* _Exercise details_
Swap "series" for "dataset" wherever it occurs in the items below and write them out again with nothing else changed. Leave out the pictures.
────────────────
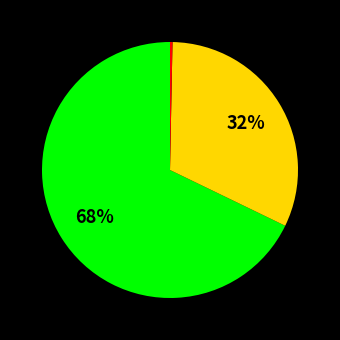

Does any single category account for the majority?

Yes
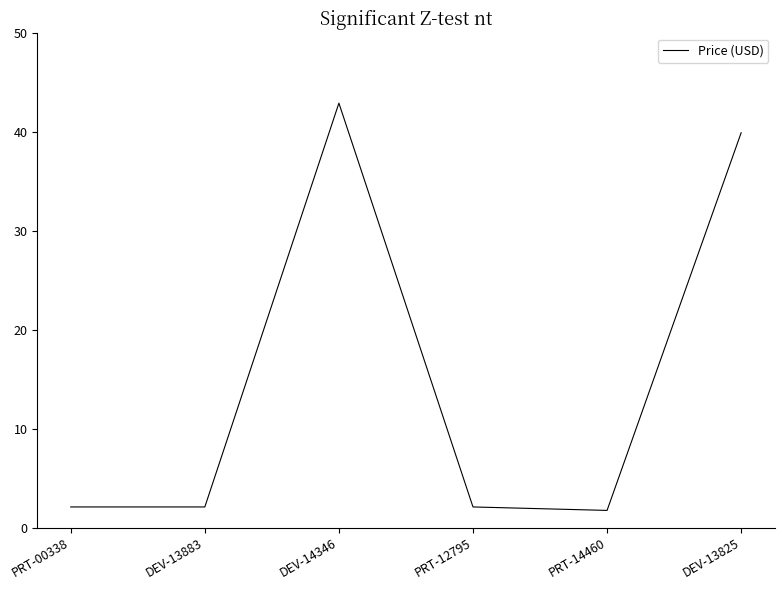

Where is the first local maximum?

DEV-14346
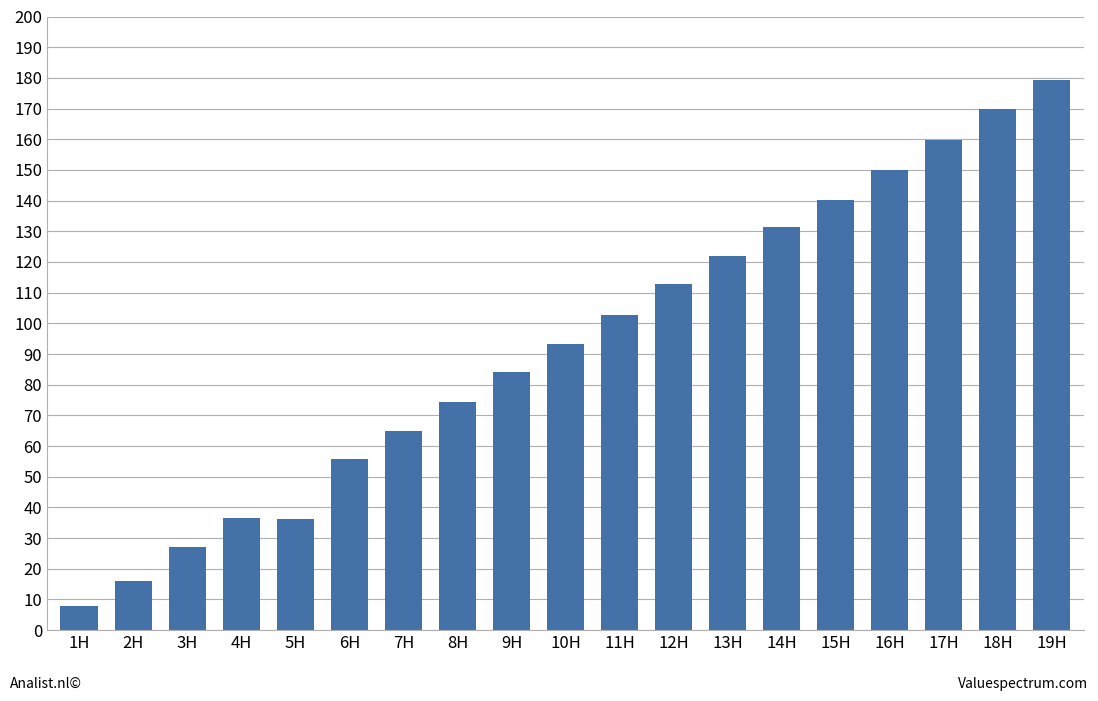

What is the value of the 6th bar from the left?

55.7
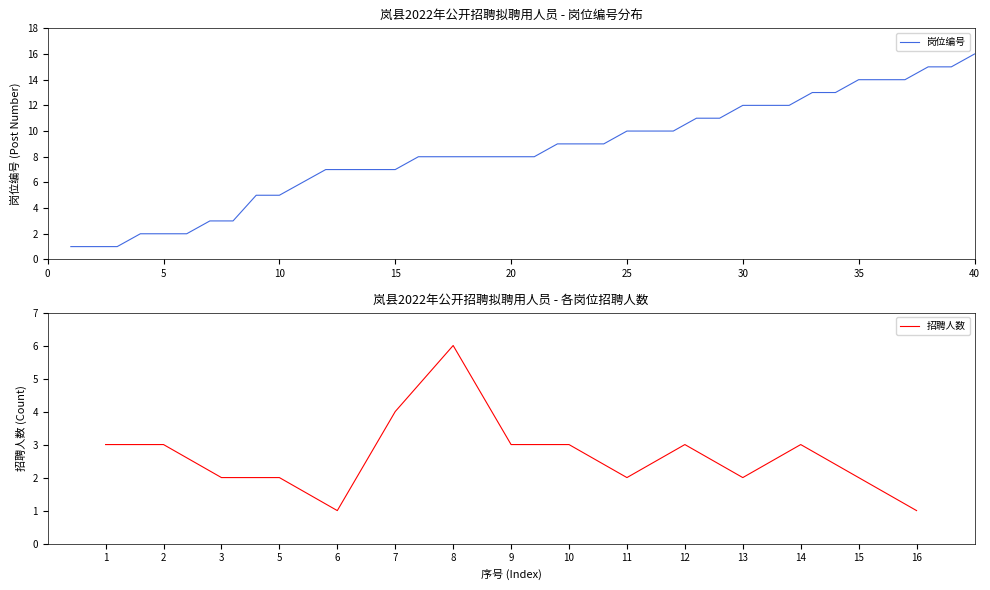

Which category has the lowest value across all series?

1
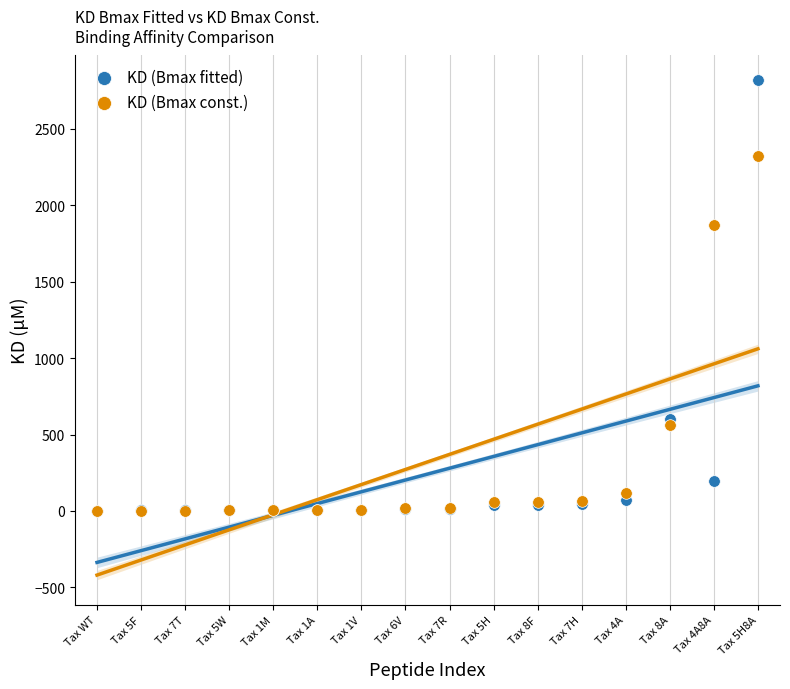

Across all series, what Y value is closest to 1408?

1869.0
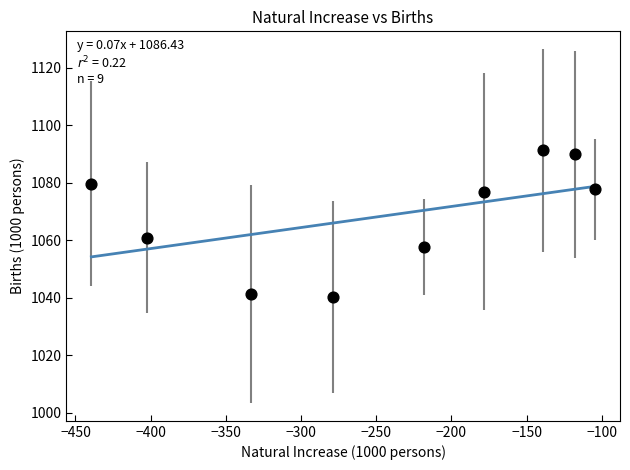

What Y value in the scatter plot is closest to 1065?

1060.9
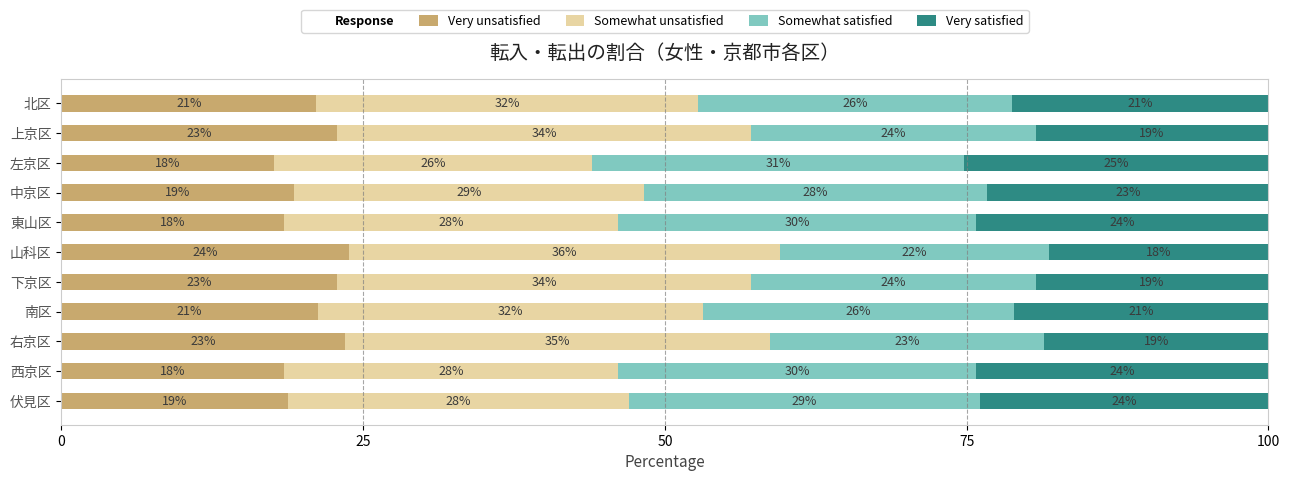

How many values in the Very unsatisfied series are below 21?

5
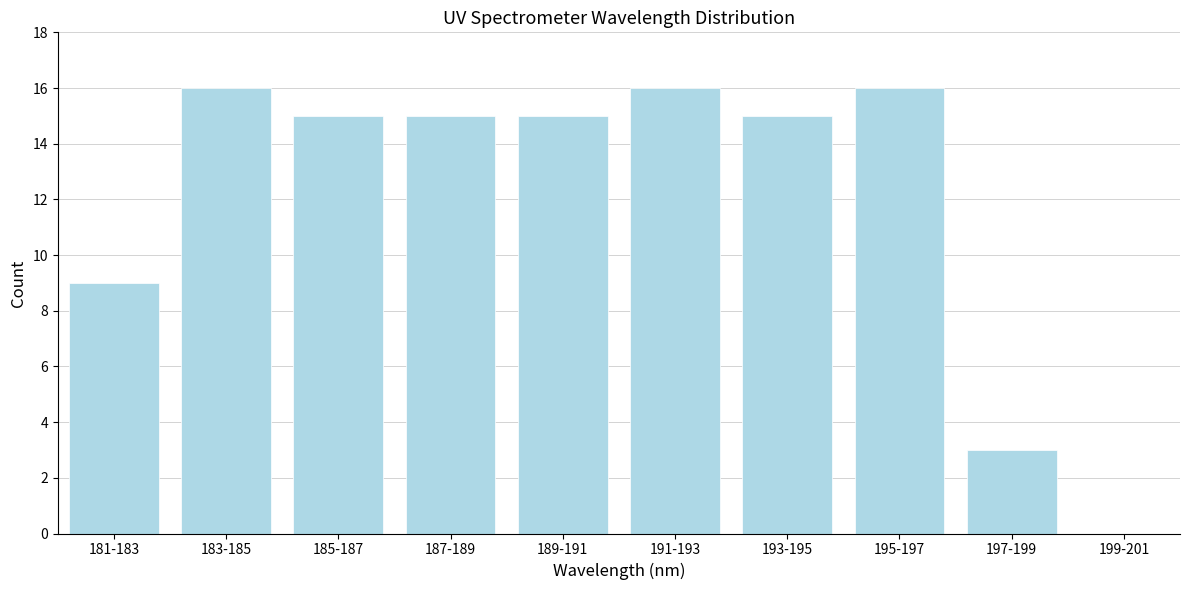

Reading left to right, list all the values displayed in this chart.

181-183=9	183-185=16	185-187=15	187-189=15	189-191=15	191-193=16	193-195=15	195-197=16	197-199=3	199-201=0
────────────────
* _Answer section_
Does any single category account for the majority?

Yes

Where is the first local maximum?

DEV-14346

What is the value of the 6th bar from the left?

55.7

Which category has the lowest value across all dataset?

1

Across all dataset, what Y value is closest to 1408?

1869.0

What Y value in the scatter plot is closest to 1065?

1060.9

How many values in the Very unsatisfied dataset are below 21?

5

Reading left to right, list all the values displayed in this chart.

181-183=9	183-185=16	185-187=15	187-189=15	189-191=15	191-193=16	193-195=15	195-197=16	197-199=3	199-201=0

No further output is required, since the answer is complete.